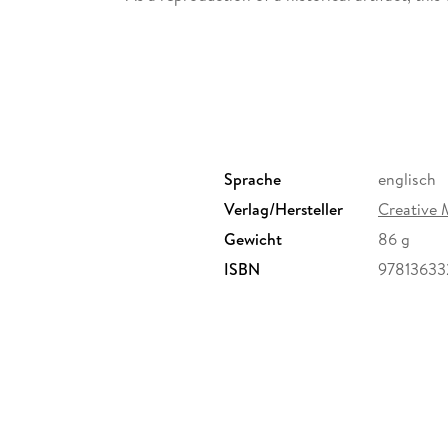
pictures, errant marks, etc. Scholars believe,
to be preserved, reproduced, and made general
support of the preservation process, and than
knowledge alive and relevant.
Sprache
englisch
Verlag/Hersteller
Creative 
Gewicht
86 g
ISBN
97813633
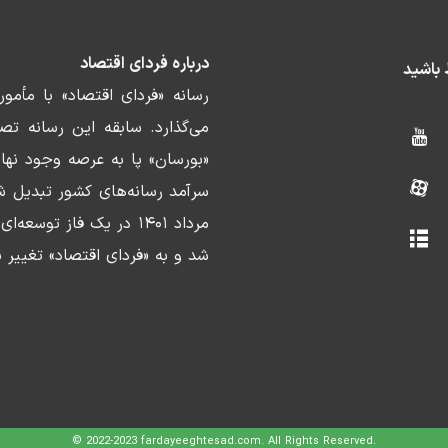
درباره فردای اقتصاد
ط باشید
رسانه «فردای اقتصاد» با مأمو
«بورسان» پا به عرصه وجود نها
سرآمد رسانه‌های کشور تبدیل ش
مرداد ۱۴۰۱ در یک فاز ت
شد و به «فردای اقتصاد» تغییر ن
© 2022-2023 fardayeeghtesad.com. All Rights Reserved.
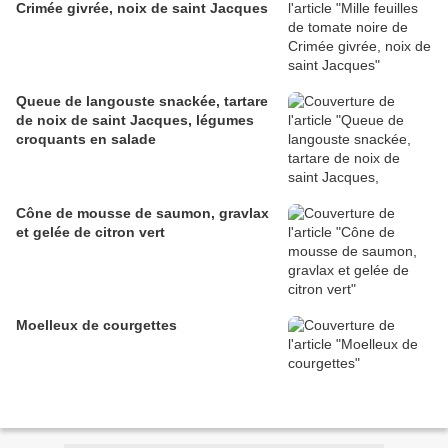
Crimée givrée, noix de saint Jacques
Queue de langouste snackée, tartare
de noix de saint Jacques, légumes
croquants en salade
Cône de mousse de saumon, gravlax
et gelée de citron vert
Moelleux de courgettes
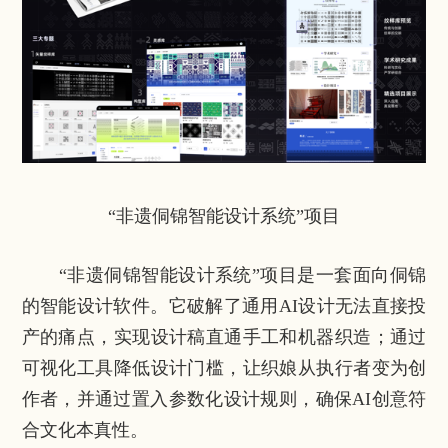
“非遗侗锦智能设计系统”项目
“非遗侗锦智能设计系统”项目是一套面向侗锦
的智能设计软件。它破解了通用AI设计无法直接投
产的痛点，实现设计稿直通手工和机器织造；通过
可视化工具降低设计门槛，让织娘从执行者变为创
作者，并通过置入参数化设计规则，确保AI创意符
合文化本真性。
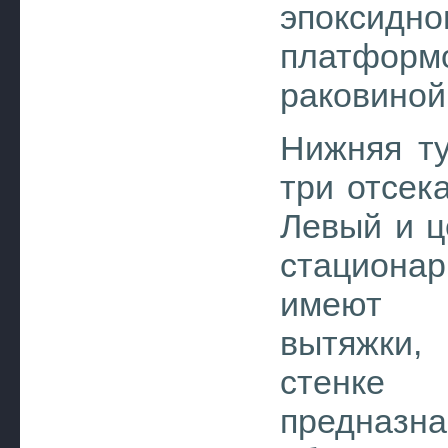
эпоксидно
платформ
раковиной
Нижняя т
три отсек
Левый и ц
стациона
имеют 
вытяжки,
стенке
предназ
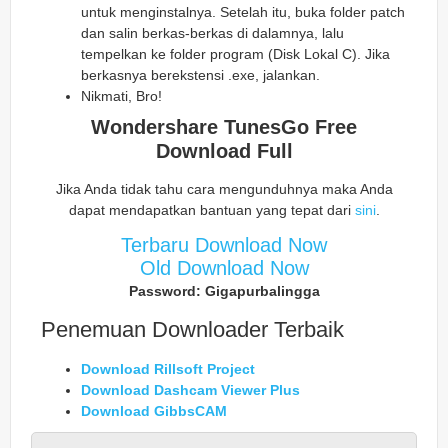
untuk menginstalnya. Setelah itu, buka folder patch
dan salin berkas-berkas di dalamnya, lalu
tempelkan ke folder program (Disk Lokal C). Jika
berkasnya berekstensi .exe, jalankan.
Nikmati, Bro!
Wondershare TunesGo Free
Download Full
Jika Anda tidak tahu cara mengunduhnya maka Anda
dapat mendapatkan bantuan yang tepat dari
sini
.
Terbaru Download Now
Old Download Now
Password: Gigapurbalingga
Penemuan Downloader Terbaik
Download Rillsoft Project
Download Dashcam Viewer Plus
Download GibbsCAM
· · · · · · ·
WORK ORDER: Leave every picture out, and repeat exactly the lines from the one containing "Crimée givrée, noix de saint Jacques" through the last line of the entries, both ends included.

EXERCISE RESULT:
Crimée givrée, noix de saint Jacques
Queue de langouste snackée, tartare
de noix de saint Jacques, légumes
croquants en salade
Cône de mousse de saumon, gravlax
et gelée de citron vert
Moelleux de courgettes
“非遗侗锦智能设计系统”项目
“非遗侗锦智能设计系统”项目是一套面向侗锦
的智能设计软件。它破解了通用AI设计无法直接投
产的痛点，实现设计稿直通手工和机器织造；通过
可视化工具降低设计门槛，让织娘从执行者变为创
作者，并通过置入参数化设计规则，确保AI创意符
合文化本真性。
эпоксидно
платформ
раковиной
Нижняя т
три отсек
Левый и ц
стациона
имеют 
вытяжки,
стенке
предназ
untuk menginstalnya. Setelah itu, buka folder patch
dan salin berkas-berkas di dalamnya, lalu
tempelkan ke folder program (Disk Lokal C). Jika
berkasnya berekstensi .exe, jalankan.
Nikmati, Bro!
Wondershare TunesGo Free
Download Full
Jika Anda tidak tahu cara mengunduhnya maka Anda
dapat mendapatkan bantuan yang tepat dari
sini
.
Terbaru Download Now
Old Download Now
Password: Gigapurbalingga
Penemuan Downloader Terbaik
Download Rillsoft Project
Download Dashcam Viewer Plus
Download GibbsCAM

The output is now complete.